* Check your understanding:
1. In the text on FLWOR expressions, which clause must come last in a FLWOR?
2. Reproduce the stretch of the text on FLWOR expressions from "return $prod/name" through "case, four times.".

A path expression can be the entire content of a query; there is no requirement that there be a FLWOR expression in every query. Path expressions are useful for queries where no new elements and attributes are being constructed and the results don’t need to be sorted. A path expression can be preferable to a FLWOR because it is more compact and some implementations will be able to evaluate it faster.

FLWOR Expressions

FLWOR expressions, also known simply as FLWORs, are used for queries that are more complex. In addition to allowing more readable and structured selections, they allow functionality such as joining data from multiple sources, constructing new elements and attributes, evaluating functions on intermediate values, and sorting results.

FLWOR (pronounced “flower”), stands for “for, let, where, order by, return,” the keywords that are used in the expression. Example 6-1 shows a FLWOR that is equivalent to the second path expression from the previous section.

Example 6-1. FLWOR
for $prod in doc("catalog.xml")//product
let $prodDept := $prod/@dept
where $prodDept = "ACC" or $prodDept = "WMN"
return $prod/name

Of course, this is far more verbose, and for such a simple example, the path expression is preferable. However, this example is useful as an illustration before moving on to examples that are more complex. As you can see, the FLWOR is made up of several parts:

for

This clause sets up an iteration through the product elements returned by the path expression. The variable $prod is bound, in turn, to each product in the sequence. The rest of the FLWOR is evaluated once for each product, in this case, four times.

let

This clause binds the $prodDept variable to the value of the dept attribute.

where

This clause selects elements whose dept attribute is equal to ACC or WMN.

return

This clause returns the name child of each of the three product elements that pass the where clause.

The overall syntax of a FLWOR is shown in Figure 6-1.

Figure 6-1. Syntax of a FLWOR

The first clause in a FLWOR must be a for, let, or window clause. After that, any number of any of the clauses listed may appear, in any order. The final clause is the required return clause. The clauses of a FLWOR are listed in Table 6-1, along with a link to where they are covered fully in the book.

Table 6-1. FLWOR clauses
KeywordDescriptionChapter/Section
forSets up an iteration “The for Clause”
letBinds a variable “The let Clause”
for tumbling window, for sliding windowCreates windows “Windowing”
whereFilters out elements “The where Clause”
group byGroups results “Grouping Using the group by Clause”
order bySorts the results “The order by Clause”
countBinds the position to a variable “Using the count Clause”

* Dataset extract:
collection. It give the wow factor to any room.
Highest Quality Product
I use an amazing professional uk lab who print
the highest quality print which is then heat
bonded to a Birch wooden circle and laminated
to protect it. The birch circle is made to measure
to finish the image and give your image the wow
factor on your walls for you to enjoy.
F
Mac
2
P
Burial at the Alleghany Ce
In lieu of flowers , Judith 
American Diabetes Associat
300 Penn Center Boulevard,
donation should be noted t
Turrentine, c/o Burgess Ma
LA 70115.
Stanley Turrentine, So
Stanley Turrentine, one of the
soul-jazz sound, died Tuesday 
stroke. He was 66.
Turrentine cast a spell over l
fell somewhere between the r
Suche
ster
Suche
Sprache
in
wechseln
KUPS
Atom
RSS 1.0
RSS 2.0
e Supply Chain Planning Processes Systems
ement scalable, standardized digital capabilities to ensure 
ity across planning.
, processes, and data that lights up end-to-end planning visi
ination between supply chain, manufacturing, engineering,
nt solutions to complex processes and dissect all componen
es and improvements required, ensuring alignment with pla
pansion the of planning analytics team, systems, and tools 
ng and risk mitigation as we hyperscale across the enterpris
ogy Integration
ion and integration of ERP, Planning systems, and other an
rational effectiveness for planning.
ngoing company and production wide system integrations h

==

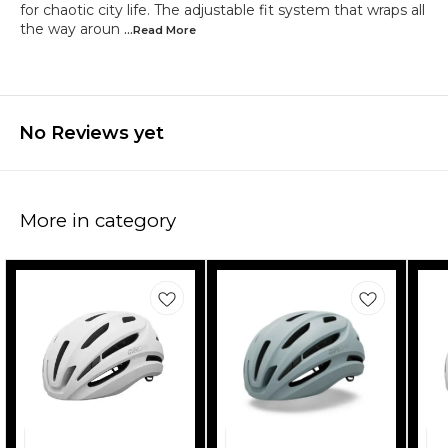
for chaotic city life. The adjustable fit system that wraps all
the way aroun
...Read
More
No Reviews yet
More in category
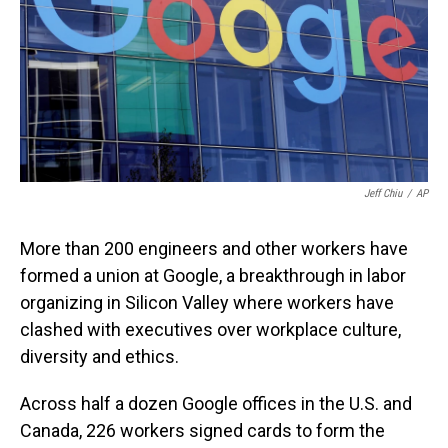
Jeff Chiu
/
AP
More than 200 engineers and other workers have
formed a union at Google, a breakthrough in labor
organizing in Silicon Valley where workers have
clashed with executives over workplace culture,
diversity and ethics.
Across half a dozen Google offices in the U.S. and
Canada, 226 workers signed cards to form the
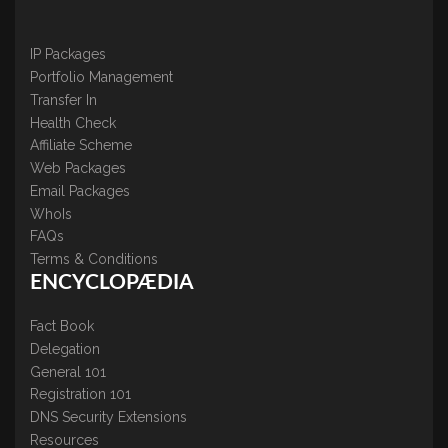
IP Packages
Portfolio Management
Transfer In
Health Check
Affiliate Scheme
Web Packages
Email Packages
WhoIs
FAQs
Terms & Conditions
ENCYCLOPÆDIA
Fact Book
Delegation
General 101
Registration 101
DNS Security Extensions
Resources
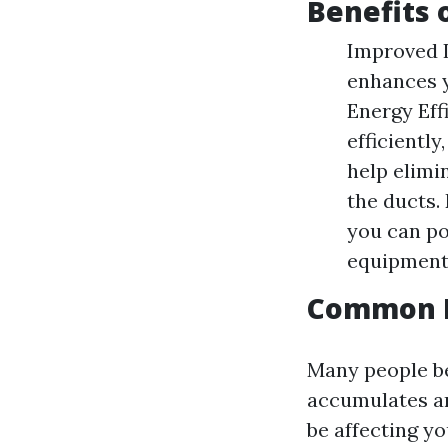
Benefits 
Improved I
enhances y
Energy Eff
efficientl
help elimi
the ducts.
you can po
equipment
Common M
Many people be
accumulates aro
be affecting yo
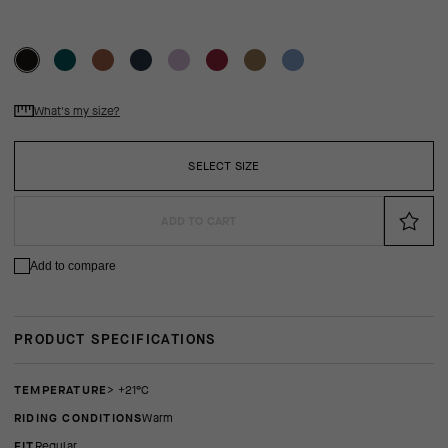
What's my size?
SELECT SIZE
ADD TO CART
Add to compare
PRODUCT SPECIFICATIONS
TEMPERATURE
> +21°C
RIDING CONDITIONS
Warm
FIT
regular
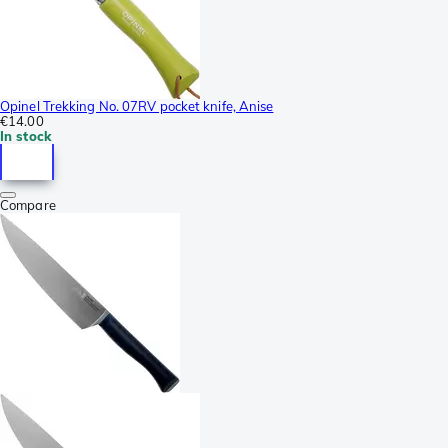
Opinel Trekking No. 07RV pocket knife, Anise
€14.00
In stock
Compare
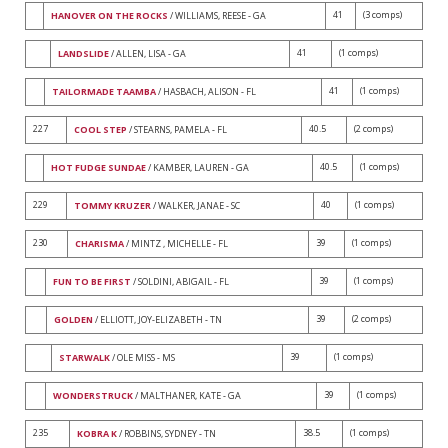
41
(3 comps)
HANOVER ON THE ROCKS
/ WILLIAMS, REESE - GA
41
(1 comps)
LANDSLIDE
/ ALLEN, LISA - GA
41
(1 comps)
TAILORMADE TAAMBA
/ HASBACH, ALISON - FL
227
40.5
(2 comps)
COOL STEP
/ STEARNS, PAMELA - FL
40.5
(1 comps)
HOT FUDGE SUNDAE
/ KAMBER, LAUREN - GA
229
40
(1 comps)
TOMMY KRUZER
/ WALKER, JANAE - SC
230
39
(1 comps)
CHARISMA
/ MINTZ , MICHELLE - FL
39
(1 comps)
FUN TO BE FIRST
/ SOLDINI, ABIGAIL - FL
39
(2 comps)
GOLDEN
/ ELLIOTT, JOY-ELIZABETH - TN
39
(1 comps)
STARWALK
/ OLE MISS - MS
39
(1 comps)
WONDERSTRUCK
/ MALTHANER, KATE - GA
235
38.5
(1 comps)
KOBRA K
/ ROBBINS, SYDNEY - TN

* Answers to this exercise:
1. The return clause.

2.
return $prod/name

Of course, this is far more verbose, and for such a simple example, the path expression is preferable. However, this example is useful as an illustration before moving on to examples that are more complex. As you can see, the FLWOR is made up of several parts:

for

This clause sets up an iteration through the product elements returned by the path expression. The variable $prod is bound, in turn, to each product in the sequence. The rest of the FLWOR is evaluated once for each product, in this case, four times.